Latour said he believes Comdeco is a good example for what junior personnel should strive for.

“He’s a good person to emulate if you want to make rank fast and be a good leader,” said Latour. “He knows how to do all that.”

Comdeco’s qualities and abilities have not been lost on the junior personnel under his tutelage.

Petty Officer Raulito Galgana, MAG-12 command career counselor, was sponsored by Comdeco when he arrived on board here two years ago.

Galgana said Comdeco has been his primary mentor ever since he first arrived on station.

“I was meritoriously promoted last year, and I can actually say under his wing,” said Galgana. “He guided me, he mentored me. When I was in a jam or I had decisions to make, I consulted with him and he provided his advice, and most of the time if not all the time I followed his advice. He came to be an outstanding mentor for my career.”

Galgana said one of the things he learned from Comdeco was that at the end of every day he should ask himself what has he done for his junior personnel, the Navy and for himself.

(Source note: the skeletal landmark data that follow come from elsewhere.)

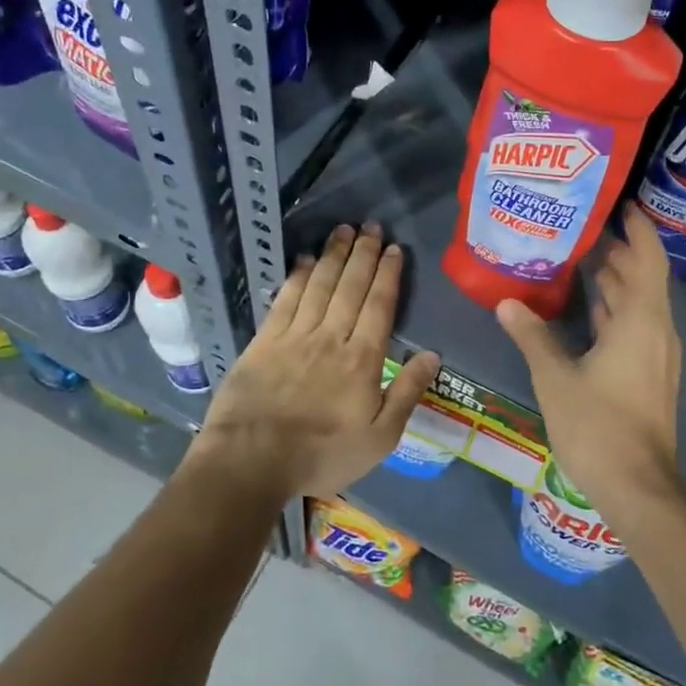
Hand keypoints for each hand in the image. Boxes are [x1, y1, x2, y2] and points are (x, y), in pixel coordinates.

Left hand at [190, 222, 440, 501]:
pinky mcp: (264, 341)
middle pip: (350, 287)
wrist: (252, 460)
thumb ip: (407, 393)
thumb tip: (433, 354)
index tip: (394, 249)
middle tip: (371, 225)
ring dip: (334, 255)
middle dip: (363, 253)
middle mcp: (330, 337)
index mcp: (362, 360)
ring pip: (320, 285)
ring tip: (343, 230)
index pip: (379, 306)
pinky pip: (286, 299)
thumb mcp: (379, 438)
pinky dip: (298, 276)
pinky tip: (306, 259)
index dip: (387, 274)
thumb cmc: (322, 454)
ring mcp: (295, 336)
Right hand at [496, 204, 681, 515]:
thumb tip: (506, 302)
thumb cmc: (599, 426)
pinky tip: (586, 308)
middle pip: (642, 279)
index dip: (638, 229)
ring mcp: (656, 356)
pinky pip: (635, 327)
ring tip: (579, 258)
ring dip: (615, 281)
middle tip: (581, 227)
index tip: (620, 204)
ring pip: (638, 305)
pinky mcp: (650, 375)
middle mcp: (656, 331)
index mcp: (641, 322)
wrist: (638, 487)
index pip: (647, 260)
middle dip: (617, 252)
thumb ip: (532, 336)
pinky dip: (613, 310)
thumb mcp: (556, 377)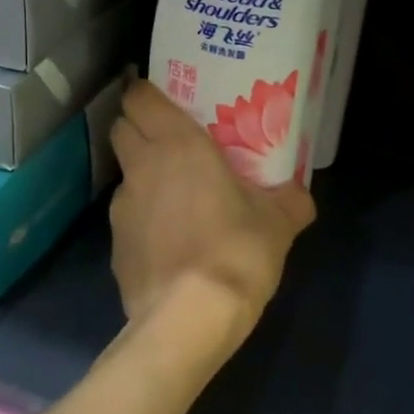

“That only goes to show that whatever he does that day, whatever sacrifices he has made makes him that much of a better sailor,” said Galgana. “He is what a sailor of the year defines. He is a poster-child-sailor. He is what people should look up to and want to be when they’re at his level.”

Although Comdeco is appreciative of the recognition he’s received, he realizes some things continue to be more important than awards and recognition.

“It’s not about an award,” said Comdeco. “It’s more about getting the job done. Doing it right the first time.” It’s about taking care of the Marines and sailors around you and under your charge, he added.